You don’t get cost control as long as profit is a basic part of the U.S. medical system. Mayhew keeps trying to suggest otherwise, but he’s being deceptive.
What he is saying is just not true at a basic level.
Raven Onthill
“It mainly requires political elites to give a shit.”
But isn’t that the problem? They don’t. That’s what democracy is supposed to do, but US democracy is paralyzed.
WJS
@mclaren: Whatchoo talkin’ bout Willis?
The Minnesota Health Care Programs benefit summary (PDF) gives you an idea of costs you may have to pay.
There are no copays for:
Pregnant women
Children under 21
People living in a nursing home or other long-term care facility for more than 30 days
People receiving hospice care
Some American Indians
Services covered by Medicare (unless Medicare has a copay)
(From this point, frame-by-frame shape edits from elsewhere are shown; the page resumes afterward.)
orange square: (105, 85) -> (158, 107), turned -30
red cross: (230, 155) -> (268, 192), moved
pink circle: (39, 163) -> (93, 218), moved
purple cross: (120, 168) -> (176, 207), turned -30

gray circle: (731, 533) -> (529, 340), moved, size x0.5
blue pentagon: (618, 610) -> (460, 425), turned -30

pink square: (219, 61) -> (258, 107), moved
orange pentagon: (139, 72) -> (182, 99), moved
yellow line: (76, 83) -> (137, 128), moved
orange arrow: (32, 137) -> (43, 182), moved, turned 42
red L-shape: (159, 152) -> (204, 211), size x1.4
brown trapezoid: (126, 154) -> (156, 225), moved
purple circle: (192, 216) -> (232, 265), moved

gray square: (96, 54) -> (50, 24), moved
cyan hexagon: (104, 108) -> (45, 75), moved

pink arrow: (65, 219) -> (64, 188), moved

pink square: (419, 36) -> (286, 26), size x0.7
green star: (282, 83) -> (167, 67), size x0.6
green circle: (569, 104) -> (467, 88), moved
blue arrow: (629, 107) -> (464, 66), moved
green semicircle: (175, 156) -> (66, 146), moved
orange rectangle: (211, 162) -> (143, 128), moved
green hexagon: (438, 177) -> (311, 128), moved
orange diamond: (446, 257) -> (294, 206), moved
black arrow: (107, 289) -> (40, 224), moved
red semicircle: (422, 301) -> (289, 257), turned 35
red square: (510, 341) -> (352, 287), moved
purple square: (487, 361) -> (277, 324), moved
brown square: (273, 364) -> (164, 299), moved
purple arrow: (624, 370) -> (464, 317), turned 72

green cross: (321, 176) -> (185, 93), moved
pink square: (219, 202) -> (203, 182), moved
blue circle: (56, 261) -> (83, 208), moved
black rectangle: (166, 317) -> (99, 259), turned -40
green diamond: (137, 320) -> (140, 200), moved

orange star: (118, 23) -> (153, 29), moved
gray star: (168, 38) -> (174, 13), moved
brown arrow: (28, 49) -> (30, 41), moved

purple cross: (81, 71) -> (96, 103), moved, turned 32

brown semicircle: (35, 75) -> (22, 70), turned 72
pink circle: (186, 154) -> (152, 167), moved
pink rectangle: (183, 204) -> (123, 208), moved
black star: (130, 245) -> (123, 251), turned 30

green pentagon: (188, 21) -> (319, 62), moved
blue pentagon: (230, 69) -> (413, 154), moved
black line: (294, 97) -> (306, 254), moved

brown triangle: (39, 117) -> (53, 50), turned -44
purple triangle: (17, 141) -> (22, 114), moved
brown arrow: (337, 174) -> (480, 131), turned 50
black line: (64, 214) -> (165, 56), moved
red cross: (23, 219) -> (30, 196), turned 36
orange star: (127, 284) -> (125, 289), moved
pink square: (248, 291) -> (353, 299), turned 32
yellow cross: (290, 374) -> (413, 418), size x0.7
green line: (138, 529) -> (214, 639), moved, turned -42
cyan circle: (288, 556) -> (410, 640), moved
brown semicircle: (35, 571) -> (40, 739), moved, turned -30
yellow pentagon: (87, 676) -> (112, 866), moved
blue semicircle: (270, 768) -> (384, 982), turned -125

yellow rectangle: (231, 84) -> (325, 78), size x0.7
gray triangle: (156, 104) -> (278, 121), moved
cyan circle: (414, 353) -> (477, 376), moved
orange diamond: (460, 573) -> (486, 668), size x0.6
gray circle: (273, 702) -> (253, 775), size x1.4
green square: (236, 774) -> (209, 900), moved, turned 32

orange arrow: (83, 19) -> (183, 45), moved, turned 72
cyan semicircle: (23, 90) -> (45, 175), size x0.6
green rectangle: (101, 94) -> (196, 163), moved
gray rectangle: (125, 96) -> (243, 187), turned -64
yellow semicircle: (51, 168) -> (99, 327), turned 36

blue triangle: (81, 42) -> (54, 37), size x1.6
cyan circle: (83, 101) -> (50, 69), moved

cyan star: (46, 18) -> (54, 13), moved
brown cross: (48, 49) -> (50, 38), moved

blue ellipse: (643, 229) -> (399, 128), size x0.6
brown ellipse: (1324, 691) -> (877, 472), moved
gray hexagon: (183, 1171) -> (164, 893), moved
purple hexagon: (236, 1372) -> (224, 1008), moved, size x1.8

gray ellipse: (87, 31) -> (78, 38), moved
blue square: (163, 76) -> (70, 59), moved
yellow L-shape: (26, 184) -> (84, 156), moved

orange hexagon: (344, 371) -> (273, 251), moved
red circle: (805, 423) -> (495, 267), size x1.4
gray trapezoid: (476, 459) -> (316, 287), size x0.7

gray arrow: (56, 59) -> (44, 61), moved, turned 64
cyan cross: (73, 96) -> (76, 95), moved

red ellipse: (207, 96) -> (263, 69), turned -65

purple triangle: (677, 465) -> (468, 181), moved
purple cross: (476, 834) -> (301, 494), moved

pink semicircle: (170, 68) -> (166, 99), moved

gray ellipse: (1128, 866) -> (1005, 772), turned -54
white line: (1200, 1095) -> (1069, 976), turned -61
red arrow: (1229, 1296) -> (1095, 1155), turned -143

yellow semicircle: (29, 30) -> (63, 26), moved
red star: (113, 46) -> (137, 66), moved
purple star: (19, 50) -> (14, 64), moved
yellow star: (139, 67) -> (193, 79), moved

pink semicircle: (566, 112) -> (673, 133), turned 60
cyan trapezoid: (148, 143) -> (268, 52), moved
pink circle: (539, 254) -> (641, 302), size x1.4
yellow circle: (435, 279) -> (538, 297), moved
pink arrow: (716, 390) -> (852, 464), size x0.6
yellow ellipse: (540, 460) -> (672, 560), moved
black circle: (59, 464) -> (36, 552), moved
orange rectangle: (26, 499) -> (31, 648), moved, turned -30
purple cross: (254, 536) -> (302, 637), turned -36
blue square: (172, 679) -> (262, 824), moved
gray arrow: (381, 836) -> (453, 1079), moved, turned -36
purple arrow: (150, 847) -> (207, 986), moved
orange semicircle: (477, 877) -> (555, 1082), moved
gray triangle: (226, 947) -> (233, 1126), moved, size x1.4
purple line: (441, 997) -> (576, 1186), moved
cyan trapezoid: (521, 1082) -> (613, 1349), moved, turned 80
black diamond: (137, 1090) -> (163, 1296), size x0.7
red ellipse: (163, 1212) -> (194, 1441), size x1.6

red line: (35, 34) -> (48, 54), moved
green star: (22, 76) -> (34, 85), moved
Refugees who have coverage through the Refugee Medical Assistance Program
Preventive services as defined by the United States Preventative Services Task Force (USPSTF)
Family planning services
Certain prescriptions used for the treatment of mental illness
Go look it up for yourself. And what’s really been hurting Minnesota is the fact that the Mayo Clinic in Rochester, which controls numerous regional hospitals now, has been fundamentally opposed to Obamacare and has done whatever it can to throw a spanner in the works. And Minnesota still kicks ass compared to your garden variety red state.